# Problem description
Copy the lines of the entries exactly, from the opening one to the one holding "çerez(cookie) kullanmaktadır.", and leave out everything after.

# Source information

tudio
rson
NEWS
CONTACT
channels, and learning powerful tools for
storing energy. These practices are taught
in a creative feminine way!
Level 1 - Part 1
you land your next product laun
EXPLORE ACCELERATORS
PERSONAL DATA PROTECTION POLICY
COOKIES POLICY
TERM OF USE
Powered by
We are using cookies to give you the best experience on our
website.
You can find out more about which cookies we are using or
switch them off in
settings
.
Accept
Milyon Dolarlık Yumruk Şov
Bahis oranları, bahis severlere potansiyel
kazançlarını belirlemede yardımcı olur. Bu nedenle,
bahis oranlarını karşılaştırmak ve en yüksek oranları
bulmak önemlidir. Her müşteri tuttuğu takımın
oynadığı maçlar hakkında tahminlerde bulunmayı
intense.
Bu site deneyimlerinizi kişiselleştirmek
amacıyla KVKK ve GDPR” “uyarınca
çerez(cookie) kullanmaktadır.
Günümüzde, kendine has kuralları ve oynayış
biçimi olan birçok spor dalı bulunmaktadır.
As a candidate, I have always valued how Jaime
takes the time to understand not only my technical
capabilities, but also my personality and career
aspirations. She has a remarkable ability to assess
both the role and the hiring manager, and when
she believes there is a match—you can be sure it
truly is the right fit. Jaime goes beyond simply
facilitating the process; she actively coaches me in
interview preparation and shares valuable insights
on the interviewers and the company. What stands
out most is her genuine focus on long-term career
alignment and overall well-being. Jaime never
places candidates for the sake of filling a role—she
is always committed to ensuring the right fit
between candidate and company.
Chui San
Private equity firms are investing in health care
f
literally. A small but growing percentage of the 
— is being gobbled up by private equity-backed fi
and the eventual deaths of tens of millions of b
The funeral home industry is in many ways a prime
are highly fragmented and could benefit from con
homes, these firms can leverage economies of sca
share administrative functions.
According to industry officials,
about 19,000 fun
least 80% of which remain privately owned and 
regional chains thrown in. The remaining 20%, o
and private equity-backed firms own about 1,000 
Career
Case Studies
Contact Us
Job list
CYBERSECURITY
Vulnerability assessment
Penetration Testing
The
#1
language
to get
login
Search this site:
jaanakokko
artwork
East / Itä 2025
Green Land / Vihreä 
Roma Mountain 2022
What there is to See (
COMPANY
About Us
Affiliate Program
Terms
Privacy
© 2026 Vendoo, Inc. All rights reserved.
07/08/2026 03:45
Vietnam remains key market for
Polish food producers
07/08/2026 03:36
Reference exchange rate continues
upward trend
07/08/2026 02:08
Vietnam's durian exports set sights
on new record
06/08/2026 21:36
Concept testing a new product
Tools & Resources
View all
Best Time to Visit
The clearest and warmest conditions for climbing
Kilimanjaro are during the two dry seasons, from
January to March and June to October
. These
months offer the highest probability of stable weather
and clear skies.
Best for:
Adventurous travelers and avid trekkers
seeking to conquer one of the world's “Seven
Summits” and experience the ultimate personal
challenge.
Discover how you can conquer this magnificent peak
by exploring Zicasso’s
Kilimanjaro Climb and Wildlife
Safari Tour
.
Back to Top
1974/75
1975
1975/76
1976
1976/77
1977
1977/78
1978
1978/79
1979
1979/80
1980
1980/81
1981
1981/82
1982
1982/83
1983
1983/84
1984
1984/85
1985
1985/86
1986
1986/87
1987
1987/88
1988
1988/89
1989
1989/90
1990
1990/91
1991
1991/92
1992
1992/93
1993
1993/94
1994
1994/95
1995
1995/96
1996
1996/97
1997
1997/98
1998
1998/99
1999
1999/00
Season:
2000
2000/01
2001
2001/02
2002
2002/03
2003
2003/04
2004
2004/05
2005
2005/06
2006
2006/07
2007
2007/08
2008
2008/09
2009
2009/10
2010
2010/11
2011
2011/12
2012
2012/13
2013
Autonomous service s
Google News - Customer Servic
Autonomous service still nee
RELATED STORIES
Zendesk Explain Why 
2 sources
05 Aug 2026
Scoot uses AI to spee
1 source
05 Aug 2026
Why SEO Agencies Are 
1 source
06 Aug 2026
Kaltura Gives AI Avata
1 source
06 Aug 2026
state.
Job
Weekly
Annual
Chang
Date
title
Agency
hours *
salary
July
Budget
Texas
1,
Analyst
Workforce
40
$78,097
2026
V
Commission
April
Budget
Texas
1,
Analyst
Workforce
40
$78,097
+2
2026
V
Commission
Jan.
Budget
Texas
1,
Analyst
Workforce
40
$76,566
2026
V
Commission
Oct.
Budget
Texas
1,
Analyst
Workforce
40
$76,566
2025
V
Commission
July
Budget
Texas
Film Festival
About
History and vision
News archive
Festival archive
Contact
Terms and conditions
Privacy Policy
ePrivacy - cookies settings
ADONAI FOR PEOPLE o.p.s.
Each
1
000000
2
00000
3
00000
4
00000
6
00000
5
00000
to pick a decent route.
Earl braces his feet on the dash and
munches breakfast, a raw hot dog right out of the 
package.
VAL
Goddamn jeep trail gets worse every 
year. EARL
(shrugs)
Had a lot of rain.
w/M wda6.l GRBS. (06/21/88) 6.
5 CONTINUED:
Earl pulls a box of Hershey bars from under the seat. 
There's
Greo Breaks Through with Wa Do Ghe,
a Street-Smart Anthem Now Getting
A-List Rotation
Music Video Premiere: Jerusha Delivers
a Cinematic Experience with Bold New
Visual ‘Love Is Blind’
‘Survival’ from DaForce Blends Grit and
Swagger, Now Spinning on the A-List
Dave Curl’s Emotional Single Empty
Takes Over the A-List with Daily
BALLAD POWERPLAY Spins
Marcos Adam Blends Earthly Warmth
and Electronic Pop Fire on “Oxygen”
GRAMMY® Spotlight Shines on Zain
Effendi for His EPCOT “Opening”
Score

# Answer below
tudio
rson
NEWS
CONTACT
channels, and learning powerful tools for
storing energy. These practices are taught
in a creative feminine way!
Level 1 - Part 1
you land your next product laun
EXPLORE ACCELERATORS
PERSONAL DATA PROTECTION POLICY
COOKIES POLICY
TERM OF USE
Powered by
We are using cookies to give you the best experience on our
website.
You can find out more about which cookies we are using or
switch them off in
settings
.
Accept
Milyon Dolarlık Yumruk Şov
Bahis oranları, bahis severlere potansiyel
kazançlarını belirlemede yardımcı olur. Bu nedenle,
bahis oranlarını karşılaştırmak ve en yüksek oranları
bulmak önemlidir. Her müşteri tuttuğu takımın
oynadığı maçlar hakkında tahminlerde bulunmayı
intense.
Bu site deneyimlerinizi kişiselleştirmek
amacıyla KVKK ve GDPR” “uyarınca
çerez(cookie) kullanmaktadır.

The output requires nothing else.